Figure 4(a) shows the measured power penalty at a BER of 10^-9 (Q = 6) for the DQPSK signal with balanced detection. For comparison, the measured in-band crosstalk-induced penalty for the DPSK signal and three penalties calculated with Eq. (2), (4), and (6) are also presented in Fig. 4(a). From the results, the DQPSK signal with balanced detection was respectively ~6 and ~3 dB less tolerant (@ 1-dB penalty) to the in-band crosstalk than the DPSK signal with balanced detection and the OOK signal with optimized threshold of the optical receiver. We also compared the measured in-band crosstalk-induced power penalties of the DQPSK signal at a BER of 10^-3 (Q = 3) with two different detection schemes, as shown in Fig. 4(b). From the results, we confirmed that a ~3-dB tolerance difference (@ 1-dB penalty) between the two detection schemes, and the measured penalties agreed well with the calculated ones. In Figs. 3(b) and 4(b) with Q = 3, we found that the discrepancies between measured and calculated penalties were slightly increased, especially in the high penalty region, compared to the case with Q = 6.

Table 1 summarizes the tolerable (giving a 1-dB penalty at Q = 6 and 3 in receiver sensitivity) in-band crosstalk levels for three different modulation formats. Each tolerable crosstalk level was estimated from the measured penalties, except for the three cases of an OOK signal. From the results, we confirmed that a DPSK signal with a balanced direct detection scheme had the best tolerance to in-band crosstalk among the three modulation formats, whereas a DQPSK signal with a single-ended detection scheme had the worst tolerance. We also found that the tolerance differences between balanced and single-ended detection schemes were estimated to be ~5 and ~2.5 dB for DPSK and DQPSK signals respectively (at Q = 3). In addition, almost identical tolerable crosstalk levels were observed for three different schemes: the cases of DPSK signal with single-ended detection, DQPSK signal with balanced detection, and OOK signal with a fixed threshold. We believe that the scalability of an optical transport network can be estimated properly with these tolerable crosstalk levels of different modulation formats.

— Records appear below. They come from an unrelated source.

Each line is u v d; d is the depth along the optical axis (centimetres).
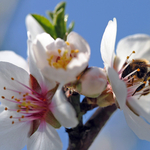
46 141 44
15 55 46
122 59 46
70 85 43
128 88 45
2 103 44
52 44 43
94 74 43
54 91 44
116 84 43
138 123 44
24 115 45
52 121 44
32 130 44
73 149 45
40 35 43
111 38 43
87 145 45
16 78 44
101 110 45
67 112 42
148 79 46
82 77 43
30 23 47
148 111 45
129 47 46
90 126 45
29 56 44
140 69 46
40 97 45
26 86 45
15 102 45
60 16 46
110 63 44
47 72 42
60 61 43
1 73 44
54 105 43
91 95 43
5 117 44
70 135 45
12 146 44
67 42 43
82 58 42
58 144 43
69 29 46
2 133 44
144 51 46
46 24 45
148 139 44
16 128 44
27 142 44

The in-band crosstalk-induced penalties for DPSK and DQPSK signals have been investigated for two different direct-detection schemes: balanced and single-ended. First, we have found the difference in in-band crosstalk tolerance between a DPSK signal with balanced detection and an OOK signal to be ~3 dB, as long as an optimized threshold for a beat-noise-limited receiver is used for the measurement. We have also derived simple equations to estimate the in-band crosstalk-induced penalties for DPSK and a DQPSK signals with different Q values and receiver configurations. From the results, we have confirmed that the penalties calculated with our equations agreed well with the experimental measurements. Thus, we believe that our simple equations would be suited for the scalability estimation of cost-effective optical transport networks based on direct-detection schemes.